In November 2012, MTV had decided not to go ahead with a planned second season of the American remake. MTV said to The Wrap, "While we won't be moving forward with another season of The Inbetweeners, we enjoyed working with the show's creators and such a talented, funny cast."

== Episodes ==

| No. | Title | Directed by | Written by | Original release date | US viewers (millions) |
| 1 | "Pilot" | Taika Waititi | Teleplay by : Brad Copeland | August 20, 2012 | 0.91 |
Will McKenzie is a new student at Grove High, a suburban public school. He has transferred from a private school due to his mother not having enough money for his private school fees because his father left his mother for his much younger secretary. Will has three new friends: Simon Cooper, Jay Cartwright and Neil Sutherland - all four are unpopular virgins who want to gain popularity and improve their sex lives. At Jay's suggestion, the group skip school and Will buys vodka from a liquor store which they drink. Simon spray paints I Love Carly D'Amato on the drive in front of the house of Carly, whom he has been attracted to since they were both eight. She invites him to her house that evening when her parents will be out.
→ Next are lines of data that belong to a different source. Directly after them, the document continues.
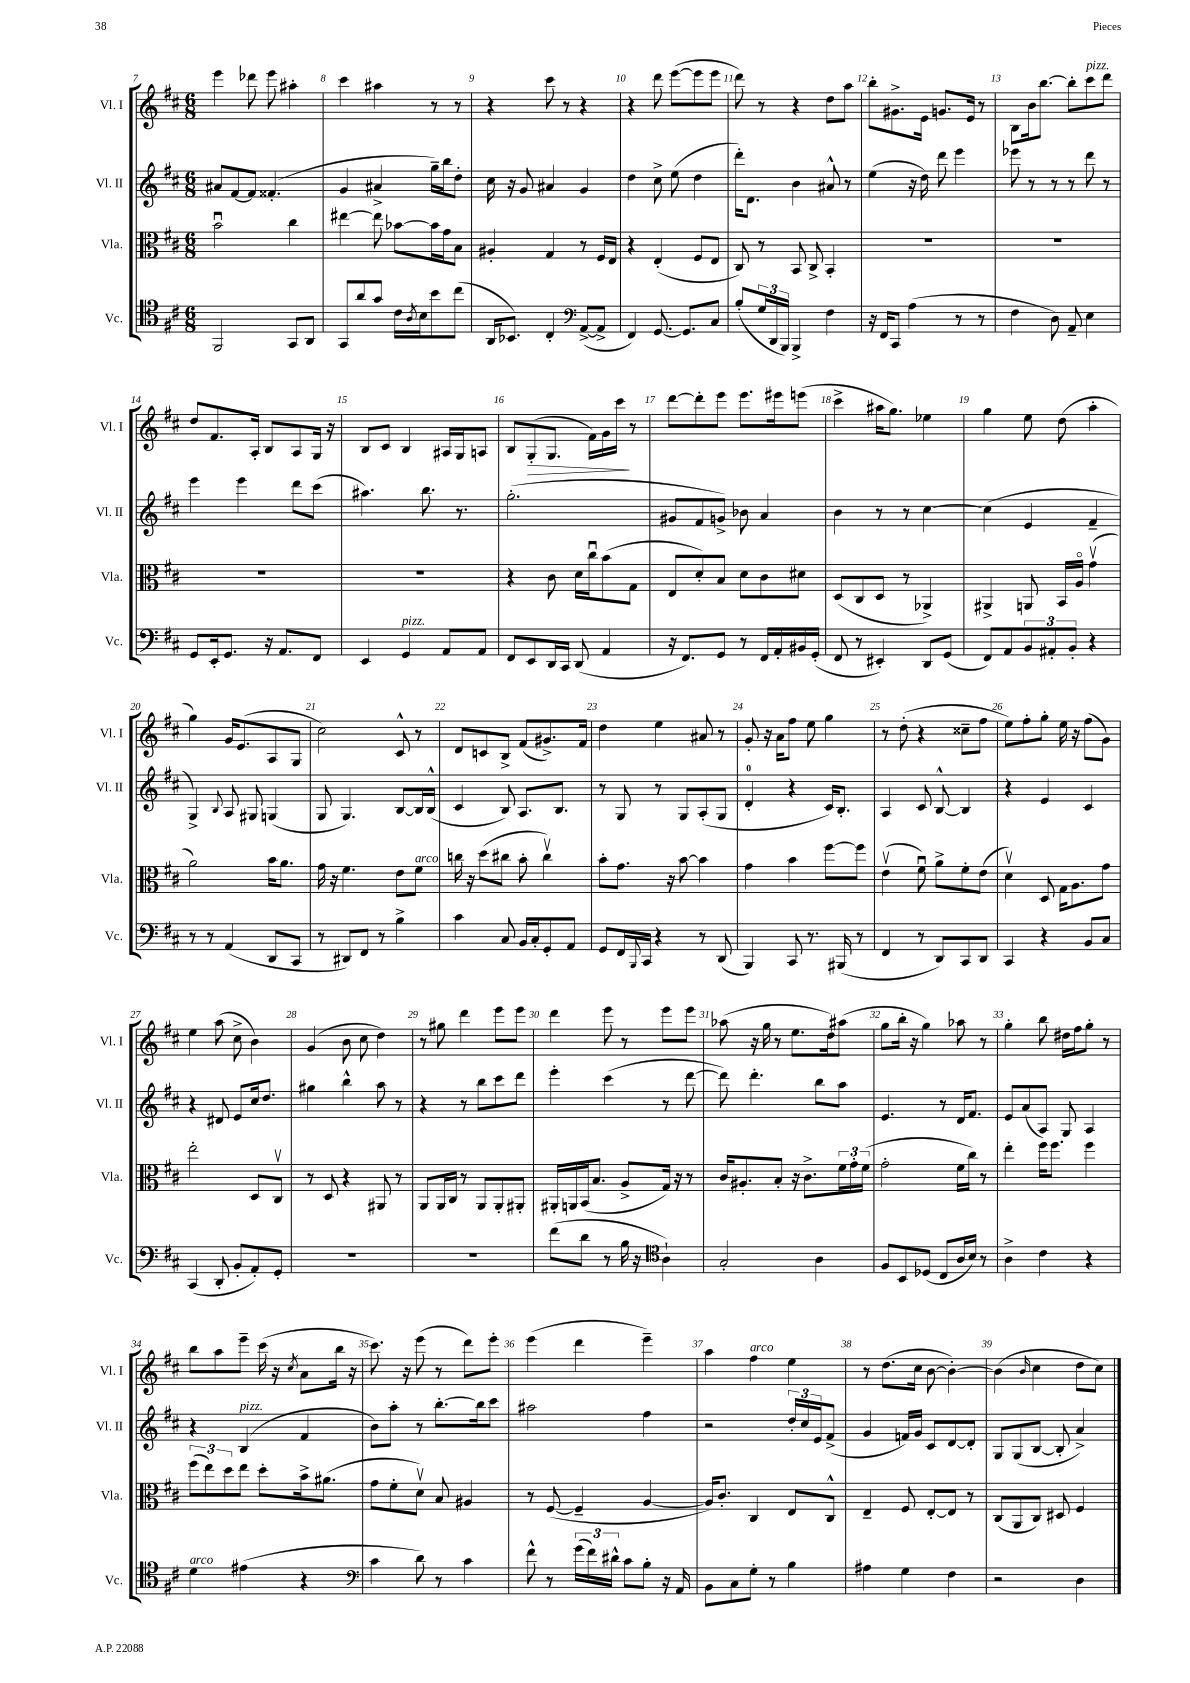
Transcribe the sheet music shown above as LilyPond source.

<<
\new StaffGroup <<
\new Staff = "s0" \with { instrumentName = "Vl. I" shortInstrumentName = "Vl. I" } {
    \clef treble \key d \major \numericTimeSignature \time 6/8
    e'''4 des'''8 e'''8 ais''4-. |
    cis'''4 ais''4 r8 r8 |
    r4 cis'''8 r8 r4 |
    r4 d'''8 e'''8~( e'''8 e'''8 |
    d'''8) r8 r4 d''8 a''8 |
    b''8-. gis'8.-> e'16 g'8. e'16 r8 |
    b8 b'16 b''8.~ b''8-. cis'''8^\markup { \italic "pizz." } d'''8 |
    d''8 fis'8. a16-. b8 a8 g16 r16 |
    b8 cis'8 b4 ais16 g16 a8 |
    b8 g8-.\>( g8. fis'16) g'16 cis'''16\! r8 |
    d'''8~ d'''8-. e'''8 e'''8. eis'''16 e'''8( |
    cis'''4-> ais''16 g''8.) ees''4 |
    g''4 e''8 d''8( a''4-. |
    g''4) g'16 e'8.( a8 g8 |
    cis''2) cis'8-^ r8 |
    d'8 c'8 b8-> fis'8( gis'8.->) fis'16 |
    d''4 e''4 ais'8 r8 |
    g'8-. r16 a'16 fis''8 e''8 g''4 |
    r8 d''8-.( r4 cisis''8-- fis''8 |
    e''8) fis''8-. g''8-. e''16 r16 fis''8( g'8) |
    e''4 a''8( cis''8-> b'4) |
    g'4( b'8 cis''8 d''4) |
    r8 gis''8 d'''4 e'''8 e'''8 |
    d'''4 e'''8 r8 e'''8 e'''8 |
    aes''8( r16 g''16 r8 e''8. d''16) ais''8( |
    g''8 b''16-. r16 g''4) aes''8 r8 |
    g''4-. b''8 dis''16 fis''16 g''8-. r8 |
    b''8 a''8 e'''8-- cis'''16( r16 \acciaccatura { cis''8 } a'8 b''16 r16 |
    cis'''8.) r16 e'''8( r8 d'''8) e'''8-. |
    e'''4( d'''4 e'''4--) |
    a''4 fis''4^\markup { \italic "arco" } e''4 |
    r8 d''8.( cis''16 b'8~ b'4~-.) |
    b'4( \grace { b'16 } cis''4 d''8 cis''8) \bar "|." |
}
\new Staff = "s1" \with { instrumentName = "Vl. II" shortInstrumentName = "Vl. II" } {
    \clef treble \key d \major \numericTimeSignature \time 6/8
    ais'8 fis'8~ fis'8 fisis'4.-.( |
    g'4 ais'4-> g''16--) b''16 d''8-. |
    cis''16 r16 g'8 ais'4 g'4 |
    d''4 cis''8-> e''8( d''4 |
    d'''16-.) d'8. b'4 ais'8-^ r8 |
    e''4( r16 d''16) d'''8 e'''4 |
    ees'''8 r8 r8 r8 d'''8 r8 |
    e'''4 e'''4 d'''8 cis'''8( |
    ais''4.) b''8. r8. |
    g''2.-.( |
    gis'8 fis'8 g'8->) bes'8 a'4 |
    b'4 r8 r8 cis''4~ |
    cis''4( e'4 fis'4-- |
    g4->) \appoggiatura { b8 } a8 gis8 g4( |
    g8 g4.) b8~ b16 b16-^( |
    cis'4 b8) a8. b8. |
    r8 g8 r8 g8 a8-.( g8 |
    d'4-0-. r4 cis'16) b8.-. |
    a4 cis'8 b8~-^ b4 |
    r4 e'4 cis'4 |
    r4 dis'8 e'8 cis''16 d''8. |
    gis''4 b''4-^ a''8 r8 |
    r4 r8 b''8 cis'''8 d'''8 |
    e'''4-. cis'''4( r8 d'''8~ |
    d'''8) d'''4.-. b''8 a''8 |
    e'4. r8 d'16 fis'8. |
    e'8 a'8( a8) g8 a4 |
    r4 b4^\markup { \italic "pizz." }( fis'4 |
    b'8) a''8-. r8 b''8.~-. b''16 cis'''8 |
    ais''2 fis''4 |
    r2 \tuplet 3/2 { d''16-. cis''16 e'16 } fis'8->( |
    g'4 f'16) g'16 cis'8 d'8~ d'8-. |
    g8 g8( b8~ b8-. a'4->) \bar "|." |
}
\new Staff = "s2" \with { instrumentName = "Vla." shortInstrumentName = "Vla." } {
    \clef alto \key d \major \numericTimeSignature \time 6/8
    b'2\downbow cis''4 |
    eis''4~ eis''8 bes'8~ bes'16 g'16 b8 |
    ais4-. g4 r8 fis16 e16 |
    r4 e4-.( fis8 e8 |
    cis8) r8 b,8 cis8-> b,4-. |
    R2. |
    R2. |
    R2. |
    R2. |
    r4 cis'8 d'16 cis''16\downbow b'8( g8 |
    e8 d'8-.) b8 d'8 cis'8 dis'8 |
    d8( cis8 d8 r8 aes,4->) |
    ais,4-> a,8 b,16 a16\flageolet g'4\upbow( |
    a'2) b'16 a'8. |
    g'16 r16 fis'4. e'8 fis'8^\markup { \italic "arco" } |
    c''16 r16 d''8( cis''8 b'8-. cis''4\upbow) |
    b'8-. g'8. r16 b'8~ b'4 |
    g'4 b'4 fis''8~ fis''8 |
    e'4\upbow( fis'8\downbow) a'8-> fis'8-. e'8( |
    d'4\upbow) d8 g16 a8. g'8 |
    e''2-. d8 cis8\upbow |
    r8 d8 r4 ais,8 r8 |
    a,8 a,16 cis16 r8 a,8 a,8-. ais,8-. |
    ais,16-. a,16 b,16( b8. a8-> g16) r16 r8 |
    cis'16 ais8.-. b8-. r16 cis'8.-> \tuplet 3/2 { fis'16 g'16-. fis'16( } |
    g'2-. fis'16 cis''16) r8 |
    e''4-. fis''16 fis''8. fis''4 |
    \tuplet 3/2 { fis''8( e''8) d''8 } e''8 d''8-. b'16-> ais'8.( |
    g'8 fis'8-. d'8\upbow) b8 ais4 |
    r8 fis8~( fis4-- a4~ |
    a16) cis'8.-. cis4 e8 cis8-^ |
    e4-- fis8 e8~-. e8 r8 |
    cis8( a,8 cis8) dis8 fis4 \bar "|." |
}
\new Staff = "s3" \with { instrumentName = "Vc." shortInstrumentName = "Vc." } {
    \clef tenor \key d \major \numericTimeSignature \time 6/8
    fis,2 g,8 a,8 |
    g,8 a'8 g'8 cis'16 \acciaccatura { a8 } b16 b'8 cis''8( |
    a,16 bes,8.) cis4-. \clef bass a,8~->( a,8-> |
    fis,4) g,8.~ g,8. cis8 |
    b8-.( \tuplet 3/2 { g16 d,16 b,,16) } b,,4-> fis4 |
    r16 fis,16 cis,8 a4( r8 r8 |
    fis4 d8) a,8-- e4 |
    g,8 e,16-. g,8. r16 a,8. fis,8 |
    e,4 g,4^\markup { \italic "pizz." } a,8 a,8 |
    fis,8 e,8 d,16 cis,16 d,8( a,4 |
    r16 fis,8.) g,8 r8 fis,16 a,16-. bis,16 g,16-.( |
    fis,8 r8 eis,4-.) d,8 g,8( |
    fis,8) a,8 \tuplet 3/2 { b,8 ais,8-. b,8-. } r4 |
    r8 r8 a,4( d,8 cis,8 |
    r8 dis,8) fis,8 r8 b4-> |
    cis'4 cis8 b,16 cis16-. g,8-. a,8 |
    g,8 fis,16 \appoggiatura { b,,8 } cis,16 r4 r8 d,8( |
    b,,4) cis,8 r8. bis,,16( r8 |
    fis,4 r8 d,8) cis,8 d,8 |
    cis,4 r4 b,8 cis8 |
    cis,4( d,8-. b,8-. a,8-.) g,8-. |
    R2. |
    R2. |
    fis'8( d'8 r8 b16 r16 \clef tenor a4-!) |
    g2-. a4 |
    fis8 b,8 des8( cis8 a16 b16) r8 |
    a4-> cis'4 r4 |
    d'4^\markup { \italic "arco" } eis'4( r4 |
    \clef bass cis'4 d'8) r8 cis'4 |
    fis'8-^ r8 \tuplet 3/2 { g'16( fis'16) dis'16-^ } cis'8 b8-. r16 a,16 |
    b,8 cis8 g8-. r8 b4 |
    ais4 g4 fis4 |
    r2 d4 \bar "|." |
}
>>
>>
\layout { \context { \Score currentBarNumber = #7 \override BarNumber.break-visibility = ##(#f #t #t) barNumberVisibility = #all-bar-numbers-visible } }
He brings Will, but the duo leave after a drunken Simon vomits over Carly's eight-year-old brother and Will scares the child by talking to him about terrorism. Simon's parents and Will's mother confront their sons after their wrongdoing; Will claims that he skipped school due to being bullied. This episode is based on First Day and Bunk Off - the first two episodes of the original UK series.
| 2 | "Sunshine Mountain" | Taika Waititi | Teleplay by : Brad Copeland | August 27, 2012 | 0.65 |
| 3 | "Club Code" | Todd Strauss-Schulson | Teleplay by : Daniel Sweren-Becker Story by : Daniel Sweren-Becker | September 3, 2012 | 0.67 |
| 4 | "The Wrong Box" | Taika Waititi | John Levenstein | September 10, 2012 | 0.57 |
| 5 | "The Masters" | Taika Waititi | Cody Heller & Brett Konner | September 17, 2012 | 0.53 |
| 6 | "Class Clown" | Todd Strauss-Schulson | Ryan Ridley | September 24, 2012 | 0.52 |
| 7 | "Crystal Springs" | Todd Strauss-Schulson | Teleplay by : J. Michael Feldman & Debbie Jhoon | October 1, 2012 | 0.53 |
| 8 | "The Field Trip" | Taika Waititi | Teleplay by : Monica Padrick | October 8, 2012 | 0.53 |
| 9 | "Fire!" | Michael Blieden | John Levenstein | October 15, 2012 | 0.65 |
| 10 | "Reading Gives You Wings" | Michael Blieden | Teleplay by : Marisa Pinson Story by : Marisa Pinson | October 22, 2012 | 0.55 |
| 11 | "Spa Time" | Michael Blieden | Debbie Jhoon & J. Michael Feldman | October 29, 2012 | 0.62 |
| 12 | "The Dance" | Iain Morris | Teleplay by : Brad Copeland | November 5, 2012 | 0.66 |

==Critical reception==
The series was panned by critics. However, on Metacritic the series has a score of 62 out of 100 based on 9 reviews, indicating "generally favourable reviews". The American version is extremely unpopular with viewers from the UK, with many newspapers reporting that it had "flopped". It was listed by Metro as one of the "Top 10 British comedies whose US remakes have flopped".

==Cancelled film adaptation==
On July 3, 2012, it was announced that a U.S. adaptation of The Inbetweeners Movie was in the works. Morris and Beesley were approached by Paramount Pictures to lead the project. However, following the cancellation of the series, the film was never produced.

On August 22, 2013, Jim Field Smith was initially revealed to be directing the American adaptation of the British film, then titled Virgins America, but as of 2026, no further developments have taken place. Whether Morris and Beesley had any involvement with the project is unknown.